Em síntese, é possível, pois, combinar focalização e universalização com duas concepções de justiça alternativas, aqui denominadas de fina e espessa. O conjunto de cenários “ideal-típicos” resultante seria: (1) concepção fina de justiça com ênfase na focalização: residualismo, ou seja, rede de proteção social mínima — como parece ser a experiência norte-americana;

(2) concepção fina com ênfase na universalização: seguridade social, educação e saúde básicas — como parece ser a experiência inglesa; (3) concepção espessa de justiça com ênfase na universalização: seguridade social, educação e saúde universais e generosas — como parece ser a experiência escandinava;

(4) concepção espessa com ênfase na focalização: alocação redistributiva de recursos para geração de oportunidades sociais e econômicas para os grupos sociais em desvantagem relativa — cenário hipotético, porém plausível. (KERSTENETZKY, 2006, p. 572)

Kerstenetzky tem razão quando diz que a concepção de justiça social influi na concepção de política social. Mas precisamos ir além, e deixar claro que, por sua vez, a concepção de Estado é o que dita a concepção de “justiça social”. A concepção nº4, todavia nos parece contraditória, e é a que se tem tentado fazer com a política nacional de assistência social, ou que alguns também se referido como welfaremix, uma mistura de tipos de estado de bem estar-social, que na verdade mostra a desconstrução ou degradação gradual de políticas progressistas e democráticas pelo neoliberalismo. Contudo, a autora consegue articular os conceitos e nos mostra como se pode relacionar focalização e universalidade em prol de um objetivo político-econômico. Na verdade universalização e focalização não são necessariamente conceitos excludentes. (BACKX, 2008, p.

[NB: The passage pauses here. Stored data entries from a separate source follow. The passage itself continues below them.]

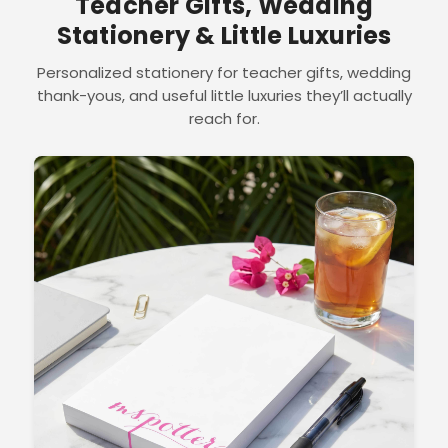
Teacher Gifts, Wedding
Stationery & Little Luxuries
Personalized stationery for teacher gifts, wedding
thank-yous, and useful little luxuries they’ll actually
reach for.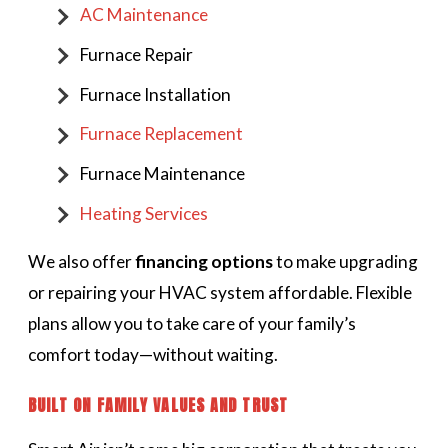
AC Maintenance
Furnace Repair
Furnace Installation
Furnace Replacement
Furnace Maintenance
Heating Services
We also offer
financing options
to make upgrading
or repairing your HVAC system affordable. Flexible
plans allow you to take care of your family’s
comfort today—without waiting.
BUILT ON FAMILY VALUES AND TRUST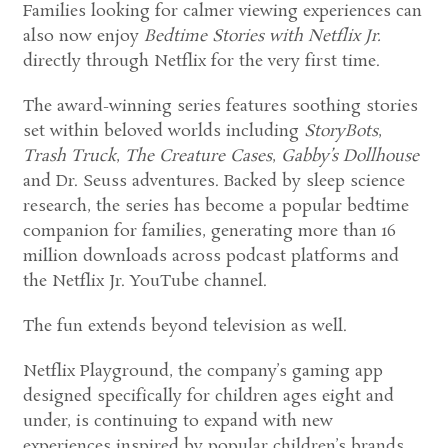
Families looking for calmer viewing experiences can
also now enjoy
Bedtime Stories with Netflix Jr.
directly through Netflix for the very first time.
The award-winning series features soothing stories
set within beloved worlds including
StoryBots
,
Trash Truck
,
The Creature Cases
,
Gabby’s Dollhouse
and Dr. Seuss adventures. Backed by sleep science
research, the series has become a popular bedtime
companion for families, generating more than 16
million downloads across podcast platforms and
the Netflix Jr. YouTube channel.
The fun extends beyond television as well.
Netflix Playground, the company’s gaming app
designed specifically for children ages eight and
under, is continuing to expand with new
experiences inspired by popular children’s brands.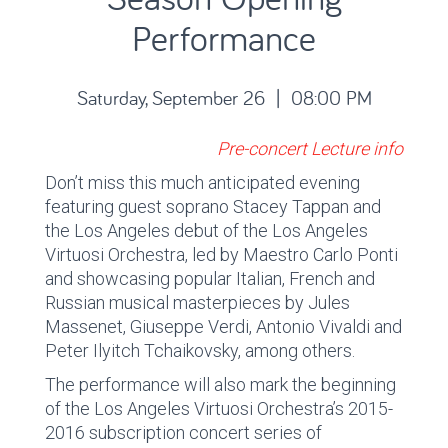
Performance
Saturday, September 26 | 08:00 PM
Pre-concert Lecture info
Don’t miss this much anticipated evening
featuring guest soprano Stacey Tappan and
the Los Angeles debut of the Los Angeles
Virtuosi Orchestra, led by Maestro Carlo Ponti
and showcasing popular Italian, French and
Russian musical masterpieces by Jules
Massenet, Giuseppe Verdi, Antonio Vivaldi and
Peter Ilyitch Tchaikovsky, among others.
The performance will also mark the beginning
of the Los Angeles Virtuosi Orchestra’s 2015-
2016 subscription concert series of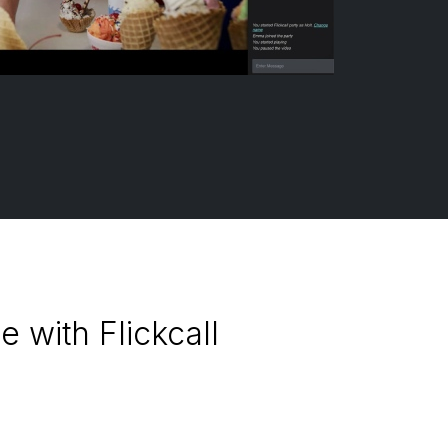
 with Flickcall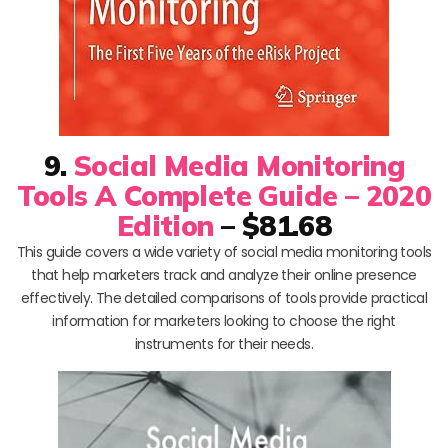
9.
Social Media Monitoring
Tools A Complete Guide – 2020
Edition
– $81.68
This guide covers a wide variety of social media monitoring tools
that help marketers track and analyze their online presence
effectively. The detailed comparisons of tools provide practical
information for marketers looking to choose the right
instruments for their needs.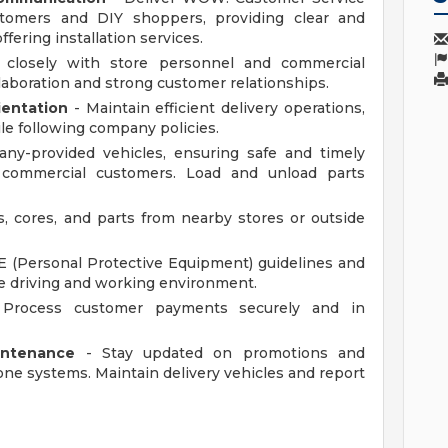
tomers and DIY shoppers, providing clear and
fering installation services.
closely with store personnel and commercial
aboration and strong customer relationships.
ientation
- Maintain efficient delivery operations,
le following company policies.
ny-provided vehicles, ensuring safe and timely
o commercial customers. Load and unload parts
s, cores, and parts from nearby stores or outside
 (Personal Protective Equipment) guidelines and
afe driving and working environment.
Process customer payments securely and in
intenance
- Stay updated on promotions and
e systems. Maintain delivery vehicles and report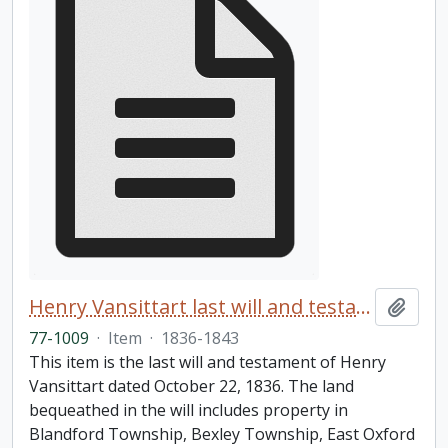
Henry Vansittart last will and testament
Add t
77-1009
·
Item
·
1836-1843
This item is the last will and testament of Henry
Vansittart dated October 22, 1836. The land
bequeathed in the will includes property in
Blandford Township, Bexley Township, East Oxford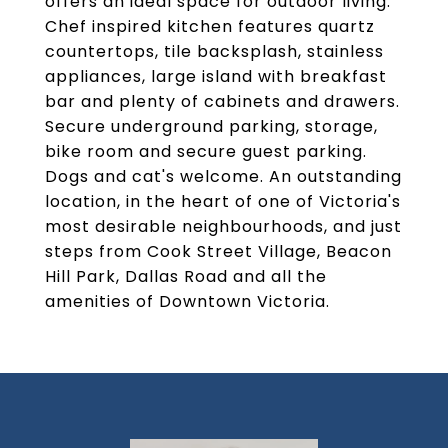
offers an ideal space for outdoor living.
Chef inspired kitchen features quartz
countertops, tile backsplash, stainless
appliances, large island with breakfast
bar and plenty of cabinets and drawers.
Secure underground parking, storage,
bike room and secure guest parking.
Dogs and cat's welcome. An outstanding
location, in the heart of one of Victoria's
most desirable neighbourhoods, and just
steps from Cook Street Village, Beacon
Hill Park, Dallas Road and all the
amenities of Downtown Victoria.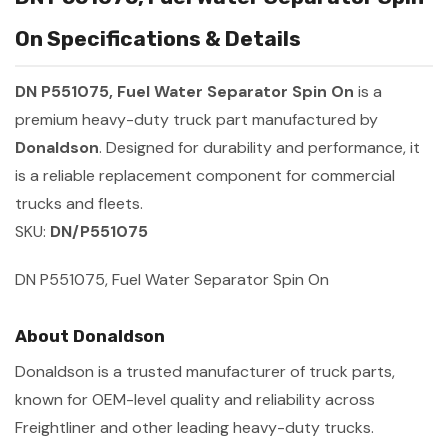
On Specifications & Details
DN P551075, Fuel Water Separator Spin On
is a
premium heavy-duty truck part manufactured by
Donaldson
. Designed for durability and performance, it
is a reliable replacement component for commercial
trucks and fleets.
SKU:
DN/P551075
DN P551075, Fuel Water Separator Spin On
About Donaldson
Donaldson is a trusted manufacturer of truck parts,
known for OEM-level quality and reliability across
Freightliner and other leading heavy-duty trucks.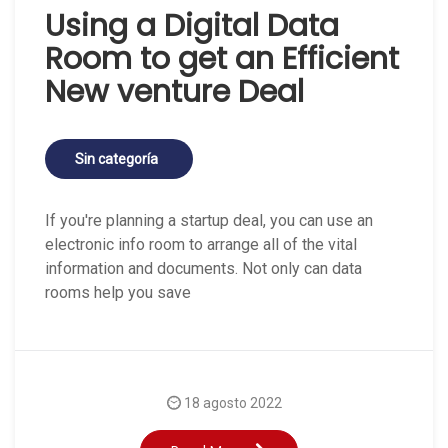
Using a Digital Data
Room to get an Efficient
New venture Deal
Sin categoría
If you're planning a startup deal, you can use an
electronic info room to arrange all of the vital
information and documents. Not only can data
rooms help you save
18 agosto 2022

Para finalizar este assunto, entendemos que uma política social inserida na dinâmica capitalista vai sempre sofrer com limitações, a assistência social em especial, devido a seu caráter de política de proteção social não contributiva, é algo “natural” que tenha foco ou focalização em determinados setores. Todavia, quando esta focalização se torna seletividade, e os critérios de acesso são cada vez mais restritos, temos um problema para o processo de justiça social. Na política nacional de assistência social, temos uma luta, uma disputa em seu interior, se por um lado, e em alguns textos legais se afirma como universal e oferece serviços a quem necessitar, os critérios para avaliar

113 quem necessita se mostram restritos, focando ou selecionando, apenas aquele que é considerado pobre ou incapaz de buscar serviços básicos no mercado.